■ Page extract ■
[BEGIN]
Author Spotlight: Jamie Marina Lau, ‘Gunk Baby’

    At the start of Jamie Marina Lau’s hyperreal and liminal second novel Gunk Baby, 24-year old Leen has just traveled to the suburbs of Par Mars to start her Chinese ear-cleaning business. While staying at her friends’ apartment, she sets up the shop in the sprawling indoor shopping complex Topic Heights, learns what sells (changing the name to “Lotus Fusion Studio” as a means to distinguish the shop) and what doesn’t (hiring a somewhat apathetic receptionist who writes her novel on the clock).

    Leen gets noticed by Jean Paul, another worker of the complex, who invites her to a worker-only discussion club who plots to take ‘revenge’ on their managers as a means to reign in their control, enacting harmless pranks that, at most, take a bit of cleanup. But as Leen’s company grows, she begins to have doubts about what the members of the group discuss in person and online, threatening increasingly violent means of taking back control.

    OurCulture sat down with Jamie Marina Lau to discuss consumerism, self-othering, the wellness industry and the art of the novel.

    Congratulations on your second novel! How did the writing process differ from your debut, Pink Mountain on Locust Island?

    Thank you! It was really, really different. Pink Mountain was written very spur-of-the-moment. Both of them were written very automatically, and I wrote both of them in a very stream-of-consciousness style. But Gunk Baby went through three different revisions — I rewrote it over the span of three years. The Gunk Baby you have in your hands right now — we cut like 5,000 or 6,000 words. It’s also completely different because with Pink Mountain, I wrote it and it was just published as it was. Both of them were kind of experimentations with the process. I really wanted to test myself in the margins I created. I wanted to challenge the way that I thought when I wrote it in a very specific way.
[END]
■ Provided information ■
[BEGIN]
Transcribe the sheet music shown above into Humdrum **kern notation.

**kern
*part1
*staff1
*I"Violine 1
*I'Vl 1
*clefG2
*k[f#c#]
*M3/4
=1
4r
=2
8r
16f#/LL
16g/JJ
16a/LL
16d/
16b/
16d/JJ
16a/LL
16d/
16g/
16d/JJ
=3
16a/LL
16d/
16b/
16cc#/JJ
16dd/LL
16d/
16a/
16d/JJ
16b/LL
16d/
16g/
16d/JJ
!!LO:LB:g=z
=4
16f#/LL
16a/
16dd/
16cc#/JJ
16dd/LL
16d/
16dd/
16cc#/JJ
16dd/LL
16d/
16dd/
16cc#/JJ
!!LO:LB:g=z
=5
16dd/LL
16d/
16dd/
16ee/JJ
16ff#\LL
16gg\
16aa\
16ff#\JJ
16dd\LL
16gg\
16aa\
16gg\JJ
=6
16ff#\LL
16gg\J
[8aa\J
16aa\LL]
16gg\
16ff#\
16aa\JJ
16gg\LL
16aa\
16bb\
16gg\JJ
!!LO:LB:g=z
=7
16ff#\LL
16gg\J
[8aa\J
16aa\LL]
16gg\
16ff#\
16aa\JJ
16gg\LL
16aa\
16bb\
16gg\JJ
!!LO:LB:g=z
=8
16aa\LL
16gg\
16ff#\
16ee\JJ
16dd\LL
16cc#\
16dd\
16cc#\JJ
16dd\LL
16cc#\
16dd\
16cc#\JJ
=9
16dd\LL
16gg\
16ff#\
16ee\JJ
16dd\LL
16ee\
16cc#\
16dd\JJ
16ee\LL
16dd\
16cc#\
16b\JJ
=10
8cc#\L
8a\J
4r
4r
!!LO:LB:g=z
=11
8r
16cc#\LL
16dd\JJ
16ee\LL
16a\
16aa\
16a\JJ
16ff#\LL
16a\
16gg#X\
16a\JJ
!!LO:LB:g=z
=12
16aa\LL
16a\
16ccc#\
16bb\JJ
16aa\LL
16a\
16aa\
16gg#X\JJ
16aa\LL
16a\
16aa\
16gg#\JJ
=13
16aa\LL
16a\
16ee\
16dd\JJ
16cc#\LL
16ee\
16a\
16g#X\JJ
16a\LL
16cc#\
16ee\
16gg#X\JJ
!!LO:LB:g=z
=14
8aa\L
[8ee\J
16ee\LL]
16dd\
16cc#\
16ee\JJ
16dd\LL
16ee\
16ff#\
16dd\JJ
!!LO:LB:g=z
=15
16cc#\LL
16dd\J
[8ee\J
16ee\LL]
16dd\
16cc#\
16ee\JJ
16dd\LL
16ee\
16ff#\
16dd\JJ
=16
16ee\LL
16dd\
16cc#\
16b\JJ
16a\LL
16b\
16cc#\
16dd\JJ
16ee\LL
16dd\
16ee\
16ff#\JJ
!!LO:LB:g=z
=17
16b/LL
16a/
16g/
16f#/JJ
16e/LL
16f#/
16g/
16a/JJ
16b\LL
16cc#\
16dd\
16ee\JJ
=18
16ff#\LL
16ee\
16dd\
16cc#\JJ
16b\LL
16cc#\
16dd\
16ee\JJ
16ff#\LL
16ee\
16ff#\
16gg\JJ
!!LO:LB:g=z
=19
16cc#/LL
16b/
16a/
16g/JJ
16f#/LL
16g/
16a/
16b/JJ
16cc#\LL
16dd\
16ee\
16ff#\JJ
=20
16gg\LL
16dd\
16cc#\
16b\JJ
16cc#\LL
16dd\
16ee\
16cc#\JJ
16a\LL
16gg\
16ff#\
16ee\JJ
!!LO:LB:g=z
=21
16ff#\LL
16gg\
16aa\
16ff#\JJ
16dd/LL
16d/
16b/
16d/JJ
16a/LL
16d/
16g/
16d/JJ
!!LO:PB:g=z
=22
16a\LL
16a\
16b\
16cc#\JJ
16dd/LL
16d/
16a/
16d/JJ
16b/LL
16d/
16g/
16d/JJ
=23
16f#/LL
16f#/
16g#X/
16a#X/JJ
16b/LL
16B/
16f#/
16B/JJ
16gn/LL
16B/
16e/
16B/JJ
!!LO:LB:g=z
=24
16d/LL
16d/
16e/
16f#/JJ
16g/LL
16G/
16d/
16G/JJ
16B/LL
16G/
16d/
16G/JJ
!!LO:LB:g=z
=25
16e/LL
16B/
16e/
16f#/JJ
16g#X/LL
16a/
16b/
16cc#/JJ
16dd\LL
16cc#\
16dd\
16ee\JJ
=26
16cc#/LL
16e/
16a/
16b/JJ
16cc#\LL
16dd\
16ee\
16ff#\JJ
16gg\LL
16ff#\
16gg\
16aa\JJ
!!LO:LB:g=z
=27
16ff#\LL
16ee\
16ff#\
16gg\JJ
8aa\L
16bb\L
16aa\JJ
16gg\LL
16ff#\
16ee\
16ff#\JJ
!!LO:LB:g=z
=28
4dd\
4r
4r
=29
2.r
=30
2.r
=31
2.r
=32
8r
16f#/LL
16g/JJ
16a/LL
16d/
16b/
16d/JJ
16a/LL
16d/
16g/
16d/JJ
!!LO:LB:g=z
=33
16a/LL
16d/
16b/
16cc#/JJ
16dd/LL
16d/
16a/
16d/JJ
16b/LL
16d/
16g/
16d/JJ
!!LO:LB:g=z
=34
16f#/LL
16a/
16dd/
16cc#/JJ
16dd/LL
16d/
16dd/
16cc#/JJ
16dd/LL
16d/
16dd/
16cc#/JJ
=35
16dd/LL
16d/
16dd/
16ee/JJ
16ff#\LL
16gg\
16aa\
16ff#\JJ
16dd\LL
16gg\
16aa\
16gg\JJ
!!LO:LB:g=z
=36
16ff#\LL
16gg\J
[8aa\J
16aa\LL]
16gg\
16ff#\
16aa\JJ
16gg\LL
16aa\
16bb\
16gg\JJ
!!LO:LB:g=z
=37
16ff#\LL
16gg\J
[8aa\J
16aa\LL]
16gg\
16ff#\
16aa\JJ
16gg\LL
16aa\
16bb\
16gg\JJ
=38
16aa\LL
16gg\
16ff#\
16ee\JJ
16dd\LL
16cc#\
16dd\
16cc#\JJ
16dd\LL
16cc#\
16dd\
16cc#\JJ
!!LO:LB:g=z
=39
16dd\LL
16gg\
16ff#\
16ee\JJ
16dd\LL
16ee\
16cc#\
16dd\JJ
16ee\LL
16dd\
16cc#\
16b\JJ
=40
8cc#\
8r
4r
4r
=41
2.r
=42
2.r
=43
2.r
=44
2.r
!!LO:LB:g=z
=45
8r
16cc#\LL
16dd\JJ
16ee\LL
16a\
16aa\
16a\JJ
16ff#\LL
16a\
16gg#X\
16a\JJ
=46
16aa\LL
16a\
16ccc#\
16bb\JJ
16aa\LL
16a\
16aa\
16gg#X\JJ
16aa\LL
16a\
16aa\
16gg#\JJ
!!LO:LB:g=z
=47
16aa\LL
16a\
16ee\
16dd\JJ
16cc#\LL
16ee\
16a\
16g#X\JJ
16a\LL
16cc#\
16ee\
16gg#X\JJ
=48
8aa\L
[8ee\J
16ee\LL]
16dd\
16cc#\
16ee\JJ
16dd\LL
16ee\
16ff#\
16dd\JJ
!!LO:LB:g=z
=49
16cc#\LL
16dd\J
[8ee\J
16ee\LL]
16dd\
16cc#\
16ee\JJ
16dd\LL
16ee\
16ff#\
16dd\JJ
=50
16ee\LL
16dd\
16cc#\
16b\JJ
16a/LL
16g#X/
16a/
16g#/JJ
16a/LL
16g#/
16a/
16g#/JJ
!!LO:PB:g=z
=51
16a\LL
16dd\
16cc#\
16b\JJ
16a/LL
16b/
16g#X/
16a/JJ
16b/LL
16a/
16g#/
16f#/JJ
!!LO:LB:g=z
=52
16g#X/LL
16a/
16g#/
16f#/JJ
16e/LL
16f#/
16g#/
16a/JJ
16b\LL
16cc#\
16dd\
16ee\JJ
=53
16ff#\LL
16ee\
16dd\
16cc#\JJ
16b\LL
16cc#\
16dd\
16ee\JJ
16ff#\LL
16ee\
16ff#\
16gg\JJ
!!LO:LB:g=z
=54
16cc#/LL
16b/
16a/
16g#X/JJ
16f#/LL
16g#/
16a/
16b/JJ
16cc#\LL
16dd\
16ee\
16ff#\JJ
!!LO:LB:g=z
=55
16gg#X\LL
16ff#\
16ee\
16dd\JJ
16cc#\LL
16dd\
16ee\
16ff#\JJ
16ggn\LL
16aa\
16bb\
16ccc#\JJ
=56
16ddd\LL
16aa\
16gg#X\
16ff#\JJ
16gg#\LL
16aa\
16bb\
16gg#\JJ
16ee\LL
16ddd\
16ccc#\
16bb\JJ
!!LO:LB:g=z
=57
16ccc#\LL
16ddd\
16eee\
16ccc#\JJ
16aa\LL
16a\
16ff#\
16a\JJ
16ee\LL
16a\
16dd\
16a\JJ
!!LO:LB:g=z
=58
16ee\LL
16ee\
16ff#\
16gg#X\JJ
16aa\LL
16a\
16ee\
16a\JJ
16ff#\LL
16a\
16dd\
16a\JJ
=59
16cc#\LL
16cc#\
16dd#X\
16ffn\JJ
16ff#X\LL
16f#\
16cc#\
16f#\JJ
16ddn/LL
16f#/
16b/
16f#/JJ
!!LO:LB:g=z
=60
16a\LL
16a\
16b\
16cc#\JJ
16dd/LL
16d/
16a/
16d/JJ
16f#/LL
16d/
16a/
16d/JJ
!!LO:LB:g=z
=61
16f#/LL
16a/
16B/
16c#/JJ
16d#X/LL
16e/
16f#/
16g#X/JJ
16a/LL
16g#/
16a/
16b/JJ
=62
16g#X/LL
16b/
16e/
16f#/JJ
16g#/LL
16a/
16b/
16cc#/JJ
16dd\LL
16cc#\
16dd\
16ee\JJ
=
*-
[END]
■ Aim 1 ■
Pick out every line of the rows that contains the string "kern", treating uppercase and lowercase letters as different.
■ Aim 2 ■
Carry on the interview with Jamie Marina Lau about Gunk Baby, starting after its last sentence.

■ Right answer 1 ■
Transcribe the sheet music shown above into Humdrum **kern notation.
**kern

■ Right answer 2 ■
    Gunk Baby opens with 24-year-old Leen, who is about to open a new ear-cleaning studio in an indoor shopping mall, while staying at her friends’ place. Though she has a plan, it almost seems a bit random that she chose Par Mars to settle into and start her business. How did the idea of this character come to be?

    So it actually came about through a short story. I had an image of her driving on the road in my mind, and the car she was driving. She’s very obsessed with the car and she’s conflated with it at all times, including the first conception I had of her. So it was her and the Saab 900, and they were driving on the highway — she was leaving somewhere, in my mind — and she had a shaved head. I won’t spoil the story, in case I ever want to publish it, but it was this detached vision of her driving, arriving at a hotel, vomiting on the side of the road. It was maybe six months after that I started the first version of Gunk Baby, maybe in 2018.

    From there, I had an idea of her voice in my head without sort of knowing what would happen in the book. Definitely, the character came first, and her detachedness and dissassociatedness, but it was just deciding why she became so dissociated, why she became such a passive, unengaged character. I see her as this character that very much lives by the way that she’s seen, and I had that part of her already, but it was just about deciding what kind of world would mold her.

    That’s interesting — so her voice came before her ear-cleaning business?

    Definitely — I had her a year before I knew that was the way she’d become so jaded. I think I found her and at one point through the first version, I was like, ‘Of course she’s the kind of person who would self-Orientalize, self-fetishize.’ It just seems fitting. After I came back from Hong Kong, I had that idea where I was like, ‘It’s interesting the performativity you have in different spaces, especially settler-colonial spaces.’ The ear-cleaning thing came so much later. It really stemmed from her.

    I love the atmosphere in the novel, how the residents of Par Mars revolve around this all-consuming shopping center, where it seems like everything is based. There’s this expanding conglomerate called K.A.G., which seems like a hybrid of IKEA and Walmart, with its minimalist designs where you can buy everything.

    Walmart’s crazy, by the way! I had only just went to Walmart and it literally has everything.

    They don’t have them in Australia?

    No, we have Costco. But Costco’s Costco, you know what I mean? Walmart just has everything.

    What made you gravitate towards capitalism as a writing subject?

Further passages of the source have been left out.